You then find yourself in a much better position to act on the situation that got you angry in the first place. You can respond reasonably, wisely, with clarity, because you’re not overwhelmed with a sense that you’ve got to get that tension out of your system—for it’s already dissolved out of your system. What’s left is the awareness that something should be done, but you now have the space to decide: what should be done? Should it be done right now or later? You can see much more clearly what the situation is, and what would be the appropriate response.

So these basic steps in breath meditation are very important for daily survival of the goodness of the mind: keeping you in touch with decisions being made in the mind, keeping you in touch with the emotions that are threatening to overcome the mind, and giving you tools to deal with them so that you’re in charge.

Even more so, when life comes to an end, the fact that you’ve developed these skills is going to be very helpful. Most people are overwhelmed by the process of dying. The body, which always used to seem to work all right, suddenly starts malfunctioning. The body, which they identified with, which they’ve invested so much time and energy in, starts falling apart. They feel lost and betrayed. And then where do they go? For people who don’t have any training in meditation, that’s a real killer, not only physically but also mentally.

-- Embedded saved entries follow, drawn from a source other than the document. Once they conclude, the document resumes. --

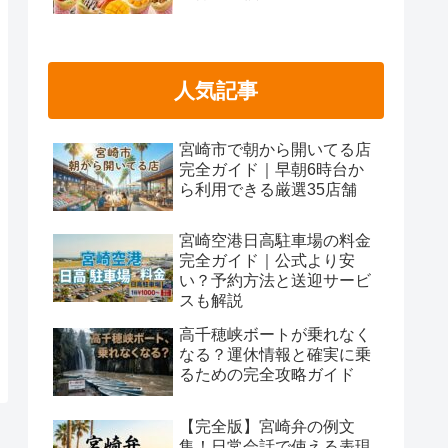
人気記事
宮崎市で朝から開いてる店
完全ガイド｜早朝6時台か
ら利用できる厳選35店舗
宮崎空港日高駐車場の料金
完全ガイド｜公式より安
い？予約方法と送迎サービ
スも解説
高千穂峡ボートが乗れなく
なる？運休情報と確実に乗
るための完全攻略ガイド
【完全版】宮崎弁の例文
集！日常会話で使える表現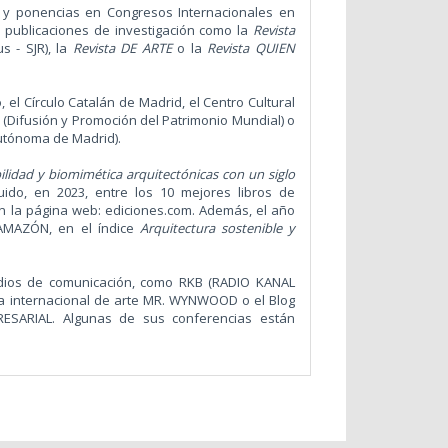
ca y ponencias en Congresos Internacionales en
de publicaciones de investigación como la
Revista
 - SJR), la
Revista DE ARTE
o la
Revista QUIEN
 el Círculo Catalán de Madrid, el Centro Cultural
(Difusión y Promoción del Patrimonio Mundial) o
Autónoma de Madrid).
ilidad y biomimética arquitectónicas con un siglo
uido, en 2023, entre los 10 mejores libros de
 en la página web: ediciones.com. Además, el año
 AMAZÓN, en el índice
Arquitectura sostenible y
edios de comunicación, como RKB (RADIO KANAL
ta internacional de arte MR. WYNWOOD o el Blog
RESARIAL
. Algunas de sus conferencias están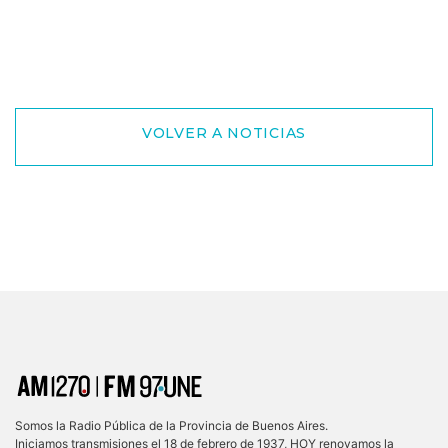
VOLVER A NOTICIAS
Somos la Radio Pública de la Provincia de Buenos Aires.
Iniciamos transmisiones el 18 de febrero de 1937, HOY renovamos la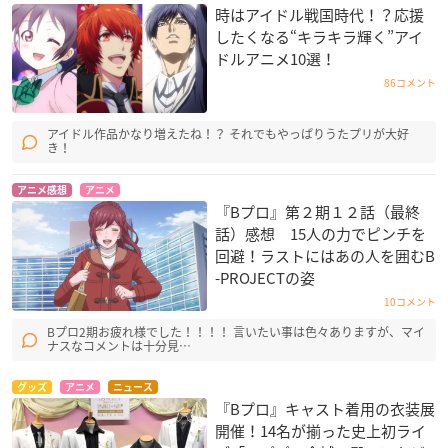
時はアイドル戦国時代！？応援
したくなる“キラキラ輝く”アイ
ドルアニメ10選！
86コメント
アイドル作品かなり増えたね！？ それでもやっぱりうたプリが大好
き！
アニメ感想
アニメ
『Bプロ』第２期１２話（最終
話）感想 15人の力でピンチを
回避！ラストにはあの人を囲むB
-PROJECTの姿
10コメント
Bプロ2期お疲れ様でした！！！！ 言いたい事は色々ありますが、マイ
ナスなコメントは十分見…
グッズ
アニメ
ニュース
『Bプロ』キャスト着用の衣装展
開催！14名が揃った史上初ライ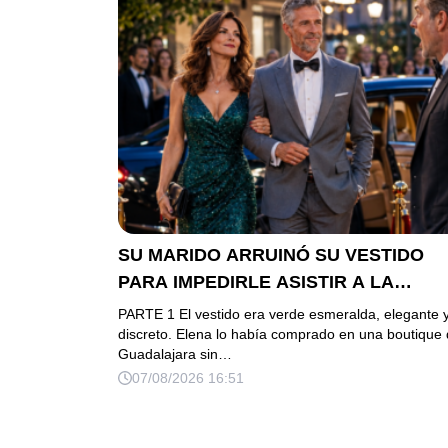
SU MARIDO ARRUINÓ SU VESTIDO
PARA IMPEDIRLE ASISTIR A LA
GALA… PERO ELLA LLEGÓ EN
PARTE 1 El vestido era verde esmeralda, elegante 
LIMUSINA COMO INVITADA DE HONO
discreto. Elena lo había comprado en una boutique
Guadalajara sin…
DEL DUEÑO DE LA EMPRESA
07/08/2026 16:51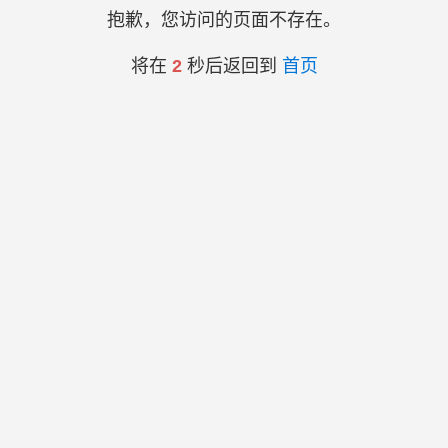
抱歉，您访问的页面不存在。
将在
2
秒后返回到
首页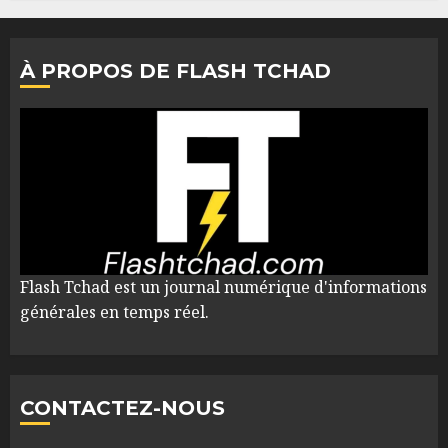
À PROPOS DE FLASH TCHAD
Flash Tchad est un journal numérique d'informations
générales en temps réel.
CONTACTEZ-NOUS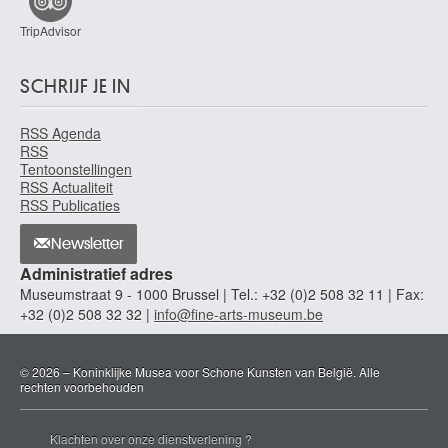
TripAdvisor
SCHRIJF JE IN
RSS Agenda
RSS
Tentoonstellingen
RSS Actualiteit
RSS Publicaties
Newsletter
Administratief adres
Museumstraat 9 - 1000 Brussel | Tel.: +32 (0)2 508 32 11 | Fax:
+32 (0)2 508 32 32 |
info@fine-arts-museum.be
© 2026 – Koninklijke Musea voor Schone Kunsten van België. Alle
rechten voorbehouden
Klachten over onze dienstverlening ?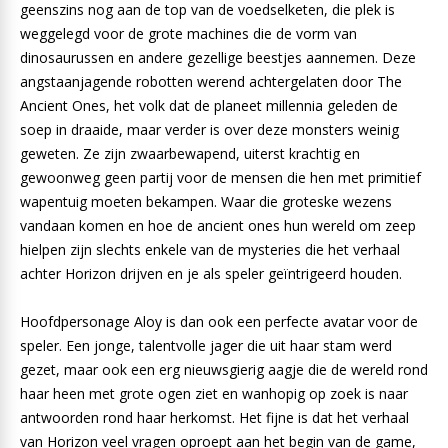
geenszins nog aan de top van de voedselketen, die plek is
weggelegd voor de grote machines die de vorm van
dinosaurussen en andere gezellige beestjes aannemen. Deze
angstaanjagende robotten werend achtergelaten door The
Ancient Ones, het volk dat de planeet millennia geleden de
soep in draaide, maar verder is over deze monsters weinig
geweten. Ze zijn zwaarbewapend, uiterst krachtig en
gewoonweg geen partij voor de mensen die hen met primitief
wapentuig moeten bekampen. Waar die groteske wezens
vandaan komen en hoe de ancient ones hun wereld om zeep
hielpen zijn slechts enkele van de mysteries die het verhaal
achter Horizon drijven en je als speler geïntrigeerd houden.
Hoofdpersonage Aloy is dan ook een perfecte avatar voor de
speler. Een jonge, talentvolle jager die uit haar stam werd
gezet, maar ook een erg nieuwsgierig aagje die de wereld rond
haar heen met grote ogen ziet en wanhopig op zoek is naar
antwoorden rond haar herkomst. Het fijne is dat het verhaal
van Horizon veel vragen oproept aan het begin van de game,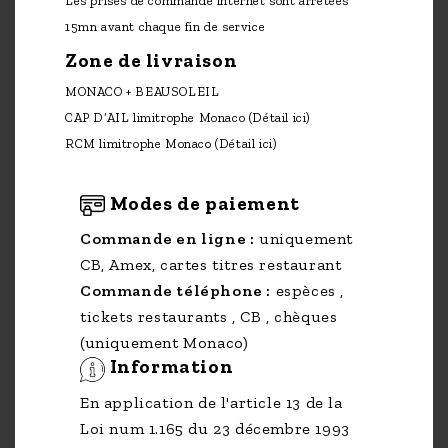
Les prises de commande internet sont arrêtées
15mn avant chaque fin de service
Zone de livraison
MONACO + BEAUSOLEIL
CAP D’AIL limitrophe Monaco
(Détail ici)
RCM limitrophe Monaco
(Détail ici)
Modes de paiement
Commande en ligne :
uniquement
CB, Amex, cartes titres restaurant
Commande téléphone :
espèces ,
tickets restaurants , CB , chèques
(uniquement Monaco)
Information
En application de l'article 13 de la
Loi num 1.165 du 23 décembre 1993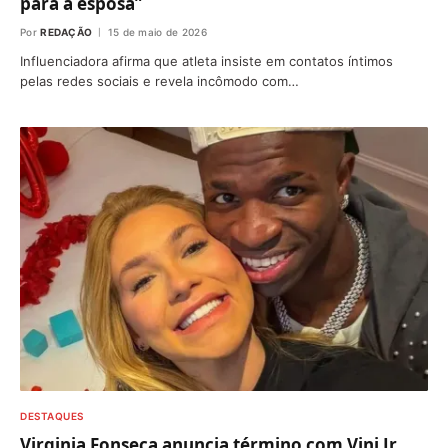
para a esposa”
Por
REDAÇÃO
15 de maio de 2026
Influenciadora afirma que atleta insiste em contatos íntimos
pelas redes sociais e revela incômodo com…
DESTAQUES
Virginia Fonseca anuncia término com Vini Jr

If you’ve got these skills mastered, you’ve got a better place for the mind to stay. You can deal with whatever thoughts come up. And all kinds of thoughts are going to come thronging in to your awareness at that point: this regret, that disappointment, this complaint. There’s going to be a lot of negative stuff. But if you’ve got good solid mindfulness and good clear awareness in the present moment, you can just watch these things come and watch them go. You don’t have to grab onto them.

If you’re really skilled in your meditation, you will have found a place where the present moment opens up into the deathless. Then you’re really safe, no matter what happens: the body falls apart, all kinds of things can happen – but there’s that secure place. Ajaan Fuang once said that when you’re practicing meditation, you’re practicing how to die properly. And these skills that we’re working on when we’re sitting right here, they’re your survival skills, both on a day-to-day level and also when the time comes for the mind to separate from the body, to separate from all its mental events, everything associated with this life. If you do it skillfully, the awareness that’s left will separate out, will have nothing to worry about, either in the present or on into the future.